PROBLEM TO SOLVE:
Copy out the entries that follow exactly, leaving out the pictures.

(Records from a data collection)
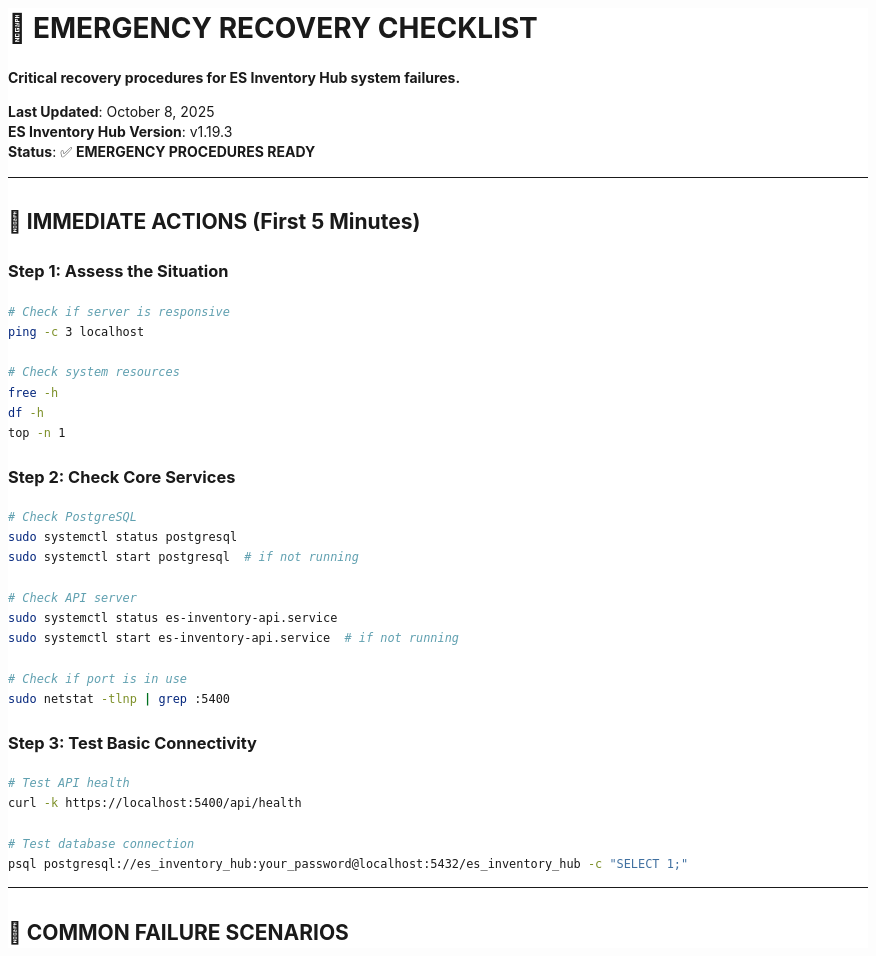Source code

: # 🚨 EMERGENCY RECOVERY CHECKLIST

**Critical recovery procedures for ES Inventory Hub system failures.**

**Last Updated**: October 8, 2025  
**ES Inventory Hub Version**: v1.19.3  
**Status**: ✅ **EMERGENCY PROCEDURES READY**

---

## 🚨 **IMMEDIATE ACTIONS (First 5 Minutes)**

### **Step 1: Assess the Situation**
```bash
# Check if server is responsive
ping -c 3 localhost

# Check system resources
free -h
df -h
top -n 1
```

### **Step 2: Check Core Services**
```bash
# Check PostgreSQL
sudo systemctl status postgresql
sudo systemctl start postgresql  # if not running

# Check API server
sudo systemctl status es-inventory-api.service
sudo systemctl start es-inventory-api.service  # if not running

# Check if port is in use
sudo netstat -tlnp | grep :5400
```

### **Step 3: Test Basic Connectivity**
```bash
# Test API health
curl -k https://localhost:5400/api/health

# Test database connection
psql postgresql://es_inventory_hub:your_password@localhost:5432/es_inventory_hub -c "SELECT 1;"
```

---

## 🔧 **COMMON FAILURE SCENARIOS**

RESULT OF THE EXERCISE:
Source code

: # 🚨 EMERGENCY RECOVERY CHECKLIST

**Critical recovery procedures for ES Inventory Hub system failures.**

**Last Updated**: October 8, 2025  
**ES Inventory Hub Version**: v1.19.3  
**Status**: ✅ **EMERGENCY PROCEDURES READY**

---

## 🚨 **IMMEDIATE ACTIONS (First 5 Minutes)**

### **Step 1: Assess the Situation**
```bash
# Check if server is responsive
ping -c 3 localhost

# Check system resources
free -h
df -h
top -n 1
```

### **Step 2: Check Core Services**
```bash
# Check PostgreSQL
sudo systemctl status postgresql
sudo systemctl start postgresql  # if not running

# Check API server
sudo systemctl status es-inventory-api.service
sudo systemctl start es-inventory-api.service  # if not running

# Check if port is in use
sudo netstat -tlnp | grep :5400
```

### **Step 3: Test Basic Connectivity**
```bash
# Test API health
curl -k https://localhost:5400/api/health

# Test database connection
psql postgresql://es_inventory_hub:your_password@localhost:5432/es_inventory_hub -c "SELECT 1;"
```

---

## 🔧 **COMMON FAILURE SCENARIOS**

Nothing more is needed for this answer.